Friday, July 01, 2005

22 years...

jul013691b_rs

"A wedding anniversary is the celebration of love, trust, partnership, tolerance and tenacity. The order varies for any given year." ~Paul Sweeney

"It is not a lack of love, but a lack of friendship that makes unhappy marriages." ~Friedrich Nietzsche

"The formula for a happy marriage? It's the same as the one for living in California: when you find a fault, don't dwell on it" ~Jay Trachman

It's my anniversary... I guess the proper way to state that would be it is "our anniversary"- 42% or so of my life married to this one man; 38% or so of his life, married to me (which probably wasn't easy). I got a nice card with a sweet note to wake up to this morning and I had left one near the coffee pot, so the exchange was mutual (no way was I getting up at 4:45 a.m). I don't know what the plans are for this evening if any, but probably dinner together since that is our Friday routine already.

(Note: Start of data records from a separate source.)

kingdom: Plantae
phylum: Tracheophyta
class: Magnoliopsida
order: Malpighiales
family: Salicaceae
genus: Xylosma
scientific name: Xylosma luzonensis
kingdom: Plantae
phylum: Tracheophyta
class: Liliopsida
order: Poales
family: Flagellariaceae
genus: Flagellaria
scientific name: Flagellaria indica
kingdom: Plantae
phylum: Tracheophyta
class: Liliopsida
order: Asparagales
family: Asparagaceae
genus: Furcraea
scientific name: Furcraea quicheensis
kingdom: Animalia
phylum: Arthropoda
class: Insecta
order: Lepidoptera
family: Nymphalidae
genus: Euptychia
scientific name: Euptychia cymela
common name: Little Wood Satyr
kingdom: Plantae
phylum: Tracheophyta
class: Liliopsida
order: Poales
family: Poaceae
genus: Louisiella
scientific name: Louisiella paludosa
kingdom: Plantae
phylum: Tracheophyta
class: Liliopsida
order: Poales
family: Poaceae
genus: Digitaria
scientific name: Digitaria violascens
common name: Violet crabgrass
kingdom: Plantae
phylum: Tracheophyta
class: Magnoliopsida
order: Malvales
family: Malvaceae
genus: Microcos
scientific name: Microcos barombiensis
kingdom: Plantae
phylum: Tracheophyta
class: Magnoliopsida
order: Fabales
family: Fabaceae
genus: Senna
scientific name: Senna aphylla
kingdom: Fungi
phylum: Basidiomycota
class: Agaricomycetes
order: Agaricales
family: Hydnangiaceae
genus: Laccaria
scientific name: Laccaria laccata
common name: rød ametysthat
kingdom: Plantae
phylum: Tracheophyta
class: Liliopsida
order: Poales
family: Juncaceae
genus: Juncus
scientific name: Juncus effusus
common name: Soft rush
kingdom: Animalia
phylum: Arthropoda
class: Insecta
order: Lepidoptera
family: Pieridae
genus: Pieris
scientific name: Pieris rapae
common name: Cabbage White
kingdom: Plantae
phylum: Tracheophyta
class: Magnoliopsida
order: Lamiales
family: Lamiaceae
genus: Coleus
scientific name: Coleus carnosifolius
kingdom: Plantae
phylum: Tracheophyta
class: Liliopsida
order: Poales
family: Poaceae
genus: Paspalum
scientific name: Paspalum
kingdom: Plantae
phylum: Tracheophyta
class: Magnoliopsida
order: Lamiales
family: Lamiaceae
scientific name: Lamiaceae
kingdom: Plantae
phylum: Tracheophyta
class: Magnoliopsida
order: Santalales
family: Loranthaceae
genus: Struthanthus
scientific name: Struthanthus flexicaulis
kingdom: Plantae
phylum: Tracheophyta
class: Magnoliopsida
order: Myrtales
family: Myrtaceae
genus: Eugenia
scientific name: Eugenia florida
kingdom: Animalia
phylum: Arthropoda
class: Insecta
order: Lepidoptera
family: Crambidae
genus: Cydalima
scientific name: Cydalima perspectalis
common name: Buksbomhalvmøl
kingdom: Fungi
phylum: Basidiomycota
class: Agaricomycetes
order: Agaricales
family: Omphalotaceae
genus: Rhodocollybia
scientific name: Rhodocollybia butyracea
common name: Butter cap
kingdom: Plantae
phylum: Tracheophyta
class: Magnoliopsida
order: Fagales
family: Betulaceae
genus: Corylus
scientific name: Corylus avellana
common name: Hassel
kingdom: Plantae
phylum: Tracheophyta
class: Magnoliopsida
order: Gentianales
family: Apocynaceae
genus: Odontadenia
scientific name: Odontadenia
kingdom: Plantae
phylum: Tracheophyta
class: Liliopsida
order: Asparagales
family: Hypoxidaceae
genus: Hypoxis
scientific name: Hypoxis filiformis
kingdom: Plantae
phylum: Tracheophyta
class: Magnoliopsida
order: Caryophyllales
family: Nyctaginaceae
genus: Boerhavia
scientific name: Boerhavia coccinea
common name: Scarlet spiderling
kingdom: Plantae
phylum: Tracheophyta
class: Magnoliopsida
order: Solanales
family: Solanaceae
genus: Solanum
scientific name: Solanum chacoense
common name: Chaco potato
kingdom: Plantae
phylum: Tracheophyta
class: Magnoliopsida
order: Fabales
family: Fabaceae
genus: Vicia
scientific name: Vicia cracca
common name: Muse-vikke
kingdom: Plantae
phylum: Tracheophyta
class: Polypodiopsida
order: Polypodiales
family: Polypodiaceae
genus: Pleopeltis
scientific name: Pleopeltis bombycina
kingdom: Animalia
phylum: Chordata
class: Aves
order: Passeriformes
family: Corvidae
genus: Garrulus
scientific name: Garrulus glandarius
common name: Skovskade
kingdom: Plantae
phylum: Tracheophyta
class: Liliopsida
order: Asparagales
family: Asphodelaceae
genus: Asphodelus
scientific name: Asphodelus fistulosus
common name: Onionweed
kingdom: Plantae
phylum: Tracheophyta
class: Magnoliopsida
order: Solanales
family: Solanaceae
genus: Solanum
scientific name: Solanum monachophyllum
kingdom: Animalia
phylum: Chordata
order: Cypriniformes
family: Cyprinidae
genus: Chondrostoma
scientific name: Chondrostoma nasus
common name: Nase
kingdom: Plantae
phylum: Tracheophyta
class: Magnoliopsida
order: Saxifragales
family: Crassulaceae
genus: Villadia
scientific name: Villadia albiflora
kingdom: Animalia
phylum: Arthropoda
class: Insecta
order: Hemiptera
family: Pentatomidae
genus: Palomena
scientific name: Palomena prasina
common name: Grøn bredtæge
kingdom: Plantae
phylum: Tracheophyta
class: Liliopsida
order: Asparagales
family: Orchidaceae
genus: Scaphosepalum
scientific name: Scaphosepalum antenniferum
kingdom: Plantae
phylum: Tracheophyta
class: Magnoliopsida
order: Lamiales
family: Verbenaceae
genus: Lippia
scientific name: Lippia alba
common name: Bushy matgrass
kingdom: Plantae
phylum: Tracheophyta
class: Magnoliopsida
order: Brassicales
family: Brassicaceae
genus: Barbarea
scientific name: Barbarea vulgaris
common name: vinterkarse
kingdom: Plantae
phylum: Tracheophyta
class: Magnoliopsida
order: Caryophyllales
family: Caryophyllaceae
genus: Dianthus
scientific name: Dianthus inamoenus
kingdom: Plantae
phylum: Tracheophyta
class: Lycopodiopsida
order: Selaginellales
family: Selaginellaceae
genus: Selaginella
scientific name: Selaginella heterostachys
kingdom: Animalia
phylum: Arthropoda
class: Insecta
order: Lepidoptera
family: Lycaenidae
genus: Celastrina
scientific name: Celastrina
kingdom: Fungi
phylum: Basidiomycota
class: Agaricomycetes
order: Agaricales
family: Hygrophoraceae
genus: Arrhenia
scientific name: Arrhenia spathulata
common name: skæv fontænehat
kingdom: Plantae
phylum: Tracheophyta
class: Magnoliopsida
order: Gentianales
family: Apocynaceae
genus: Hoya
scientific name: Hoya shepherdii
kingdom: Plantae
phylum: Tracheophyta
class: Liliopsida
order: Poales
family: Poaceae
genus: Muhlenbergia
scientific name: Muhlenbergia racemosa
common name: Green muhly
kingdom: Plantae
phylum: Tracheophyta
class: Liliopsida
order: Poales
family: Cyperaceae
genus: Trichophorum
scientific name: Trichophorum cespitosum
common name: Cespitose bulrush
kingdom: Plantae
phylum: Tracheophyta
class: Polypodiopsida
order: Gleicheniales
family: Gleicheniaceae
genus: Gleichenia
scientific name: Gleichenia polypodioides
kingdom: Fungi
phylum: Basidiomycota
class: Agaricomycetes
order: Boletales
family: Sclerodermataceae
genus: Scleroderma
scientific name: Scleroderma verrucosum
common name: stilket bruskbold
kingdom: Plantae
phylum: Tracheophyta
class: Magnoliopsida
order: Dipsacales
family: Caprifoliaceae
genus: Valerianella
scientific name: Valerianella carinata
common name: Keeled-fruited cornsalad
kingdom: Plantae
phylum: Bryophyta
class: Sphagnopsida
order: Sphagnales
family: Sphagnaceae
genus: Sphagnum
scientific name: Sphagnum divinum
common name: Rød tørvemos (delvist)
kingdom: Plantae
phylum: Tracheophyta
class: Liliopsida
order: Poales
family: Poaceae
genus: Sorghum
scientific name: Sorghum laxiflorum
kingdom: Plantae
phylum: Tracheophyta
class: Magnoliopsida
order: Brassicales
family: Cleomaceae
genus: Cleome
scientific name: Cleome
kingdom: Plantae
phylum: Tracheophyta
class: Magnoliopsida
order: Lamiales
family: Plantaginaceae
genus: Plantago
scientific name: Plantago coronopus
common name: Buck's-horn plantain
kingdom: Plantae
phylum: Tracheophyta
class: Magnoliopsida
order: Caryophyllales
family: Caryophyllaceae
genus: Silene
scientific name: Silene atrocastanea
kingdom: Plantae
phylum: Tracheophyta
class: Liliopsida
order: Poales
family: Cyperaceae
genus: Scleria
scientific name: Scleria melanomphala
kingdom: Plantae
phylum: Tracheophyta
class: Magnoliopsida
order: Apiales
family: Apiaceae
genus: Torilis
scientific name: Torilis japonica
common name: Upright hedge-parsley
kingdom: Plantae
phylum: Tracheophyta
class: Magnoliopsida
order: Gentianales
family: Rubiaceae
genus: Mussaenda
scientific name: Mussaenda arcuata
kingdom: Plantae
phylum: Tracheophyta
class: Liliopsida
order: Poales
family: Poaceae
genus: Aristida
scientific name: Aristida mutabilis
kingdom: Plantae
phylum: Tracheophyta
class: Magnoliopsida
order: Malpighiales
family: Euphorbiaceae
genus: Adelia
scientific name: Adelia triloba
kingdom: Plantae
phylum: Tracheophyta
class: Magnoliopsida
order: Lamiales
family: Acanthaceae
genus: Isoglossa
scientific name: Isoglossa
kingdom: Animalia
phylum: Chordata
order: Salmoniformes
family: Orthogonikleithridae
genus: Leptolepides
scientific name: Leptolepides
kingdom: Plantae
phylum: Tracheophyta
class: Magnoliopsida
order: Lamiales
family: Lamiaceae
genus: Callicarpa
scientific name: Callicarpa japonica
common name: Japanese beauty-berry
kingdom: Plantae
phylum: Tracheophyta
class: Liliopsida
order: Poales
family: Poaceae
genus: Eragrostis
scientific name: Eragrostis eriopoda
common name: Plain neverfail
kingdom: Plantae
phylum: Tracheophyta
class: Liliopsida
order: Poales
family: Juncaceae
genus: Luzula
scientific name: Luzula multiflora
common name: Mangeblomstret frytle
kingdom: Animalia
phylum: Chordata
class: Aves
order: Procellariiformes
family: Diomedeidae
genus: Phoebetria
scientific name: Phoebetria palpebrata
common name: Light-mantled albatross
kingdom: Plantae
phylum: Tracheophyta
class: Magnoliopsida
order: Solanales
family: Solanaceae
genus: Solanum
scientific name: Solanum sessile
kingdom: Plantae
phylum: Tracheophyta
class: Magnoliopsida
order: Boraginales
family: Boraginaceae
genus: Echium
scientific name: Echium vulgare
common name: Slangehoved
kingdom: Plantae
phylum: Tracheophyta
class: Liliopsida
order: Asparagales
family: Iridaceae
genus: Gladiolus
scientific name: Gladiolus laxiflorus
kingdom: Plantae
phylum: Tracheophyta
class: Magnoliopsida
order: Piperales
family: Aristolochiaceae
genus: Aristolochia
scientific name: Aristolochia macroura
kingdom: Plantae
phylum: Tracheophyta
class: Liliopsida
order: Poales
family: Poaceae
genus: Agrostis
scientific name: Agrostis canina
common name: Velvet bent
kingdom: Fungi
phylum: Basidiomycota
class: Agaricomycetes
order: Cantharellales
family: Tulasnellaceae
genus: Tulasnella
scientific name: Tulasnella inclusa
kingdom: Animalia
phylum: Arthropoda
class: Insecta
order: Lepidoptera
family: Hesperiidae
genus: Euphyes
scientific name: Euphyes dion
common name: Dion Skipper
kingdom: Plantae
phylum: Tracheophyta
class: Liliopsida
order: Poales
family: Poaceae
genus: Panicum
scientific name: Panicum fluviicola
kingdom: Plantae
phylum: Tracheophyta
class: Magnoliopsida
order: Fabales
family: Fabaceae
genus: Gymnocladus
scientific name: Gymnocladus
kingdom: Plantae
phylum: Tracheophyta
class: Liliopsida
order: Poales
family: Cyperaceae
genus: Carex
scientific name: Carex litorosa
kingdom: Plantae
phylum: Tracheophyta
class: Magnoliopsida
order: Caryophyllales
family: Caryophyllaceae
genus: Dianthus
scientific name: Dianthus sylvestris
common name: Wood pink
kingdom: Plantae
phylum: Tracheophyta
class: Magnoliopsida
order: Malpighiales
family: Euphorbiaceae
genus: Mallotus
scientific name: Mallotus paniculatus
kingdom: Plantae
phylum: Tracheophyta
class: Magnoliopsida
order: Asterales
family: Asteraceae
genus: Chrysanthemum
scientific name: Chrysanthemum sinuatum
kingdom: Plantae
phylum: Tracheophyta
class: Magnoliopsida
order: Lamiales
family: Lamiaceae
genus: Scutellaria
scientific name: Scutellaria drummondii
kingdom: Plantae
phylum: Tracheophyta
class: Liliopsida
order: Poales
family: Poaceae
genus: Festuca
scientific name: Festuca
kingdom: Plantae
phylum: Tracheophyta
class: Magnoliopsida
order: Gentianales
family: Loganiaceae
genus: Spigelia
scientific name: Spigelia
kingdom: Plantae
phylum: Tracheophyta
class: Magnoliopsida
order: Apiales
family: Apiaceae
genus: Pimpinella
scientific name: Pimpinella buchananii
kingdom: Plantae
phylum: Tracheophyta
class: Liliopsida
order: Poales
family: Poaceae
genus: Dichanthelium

I haven't had a chance to talk to him about it, and we are too old and wise to make plans for the other without a prior conversation.

We've weathered some things in those 22 years, seen a lot of ups and downs, often been close to calling it quits, were/are good parents, complementary in strengths and weaknesses and raised a wonderful son. At this stage it is comfortable, but not my idea of a great marriage (though perhaps it is my ideal that is flawed). Then again, marriage is whatever two people make of it and you get what you settle for.... We are friends, sometimes not close ones, but there are things he knows about me that no one else does (and vice versa). In the concrete kinds of emergencies he would be there for me and has been (also vice versa). There is comfort and security in routines and being able to count on someone when it truly matters most.

The grass is not always greener and the older I get the less likely I am to change things in search of some elusive and perhaps non-existent color.